In total majoritarian systems are not to a large degree impartial as they favour parties with concentrated support and centralised views therefore the systems can be seen as prejudiced. Each candidate is treated to the same voting system however so in this way they can been seen to be to a limited degree impartial. The degree of fairness in majoritarian systems, however, is a little more difficult to examine. Although the systems work in accordance with the rules (for example for FPTP there is only vote done through a secret ballot and ministers are elected by having the most number of votes than any other candidate) it does not necessarily mean that the rules themselves are just. One such example is that not every person in Britain is entitled to a vote. Those under the age of 18 and others like asylum seekers and workers who are migrating to Britain from the ten new EU countries do not have the ability to vote, which some argue is to a very large degree unfair.
88888888888888888888888
The degree of impartiality and fairness of PR is a complicated matter due to the variables of each system. While there are arguments for PR, there are also arguments against which must be considered in context of the systems impartiality and fairness. Sartori states ‘The major factor in establishing the proportionality or disproportionality of PR is the size of the constituency- where ‘size’ is measured by the number of members that each district elects.’ (Sartori 2004: 8) This is one of the reasons why Lord Jenkins included a Top-up system in the new electoral system.
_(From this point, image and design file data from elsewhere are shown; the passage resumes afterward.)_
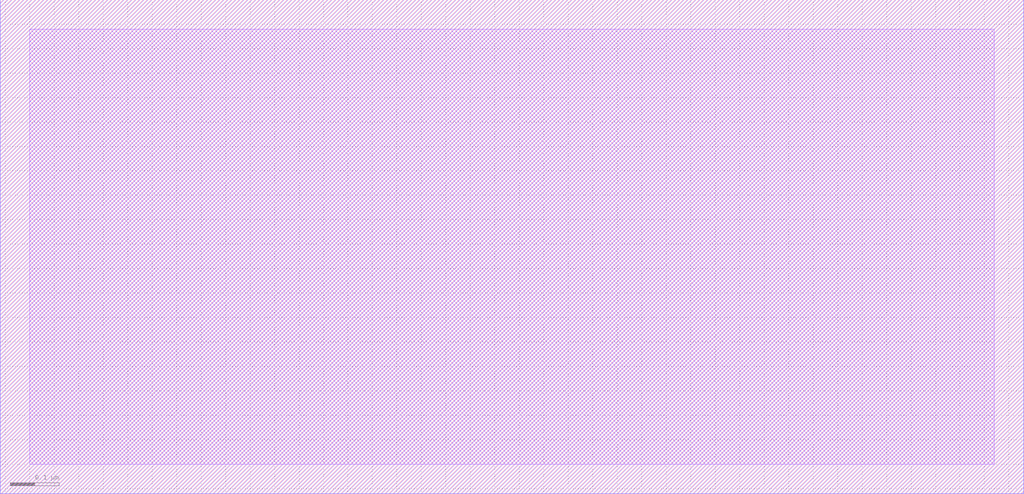
<source format=lef>
# Copyright 2020 The SkyWater PDK Authors
#
# Licensed under the Apache License, Version 2.0 (the "License");
# you may not use this file except in compliance with the License.
# You may obtain a copy of the License at
#
#     https://www.apache.org/licenses/LICENSE-2.0
#
# Unless required by applicable law or agreed to in writing, software
# distributed under the License is distributed on an "AS IS" BASIS,
# WITHOUT WARRANTIES OR CONDITIONS OF ANY KIND, either express or implied.
# See the License for the specific language governing permissions and
# limitations under the License.
#
# SPDX-License-Identifier: Apache-2.0

VERSION 5.7 ;
  NOWIREEXTENSIONATPIN ON ;
  DIVIDERCHAR "/" ;
  BUSBITCHARS "[]" ;
MACRO sky130_fd_pr__res_high_pol1m1_1p41__example1
  CLASS BLOCK ;
  FOREIGN sky130_fd_pr__res_high_pol1m1_1p41__example1 ;
  ORIGIN  0.060000  0.060000 ;
  SIZE  2.090000 BY  1.010000 ;
  OBS
    LAYER li1 ;
      RECT 0.000000 0.000000 1.970000 0.890000 ;
    LAYER met1 ;
      RECT -0.060000 -0.060000 2.030000 0.950000 ;
  END
END sky130_fd_pr__res_high_pol1m1_1p41__example1
END LIBRARY

</source>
While the AV voting system was used, which is considered even more unproportional than FPTP (had it been used in the 1997 and 2001 British General Elections the outcome would have been even less proportional) the top-up helps to balance out the ratios between % of seats to % of votes. For example in the Scottish Parliament elections of 1999 the Conservatives received 14% of the vote and 15.5 % of the votes under AMS. Had FPTP been used, however, the Conservatives would have failed to win any seats. The top-up MP’s also means that more views can be represented in parliament and fewer of the electorate’s votes are wasted. Another advantage of using PR systems is that, unlike with majoritarian systems, PR systems give representation to minor parties who do not have concentrated support. Fr example in the European Parliament election of 1999 the UK Independent party received two seats under the Closed Party List system where as in the previous election they had received none. Pluralism is thus, in this way, increased as more parties are represented giving a broader cross section of views. For example in the London Assembly elections of 2000 the Green Party received 12% of the seats. While it is possible under PR systems for one party to have a majority coalitions are usually generated and this can be considered a ‘good thing’. This is because they mean a range of views are represented in government, while at the same time it gives minor parties experience in government and as over 50% of the electorate have voted for those in government it gives the government greater legitimacy and authority to rule. In February of 2000 a coalition was created between Labour and the Liberal Democrats for the Welsh Assembly.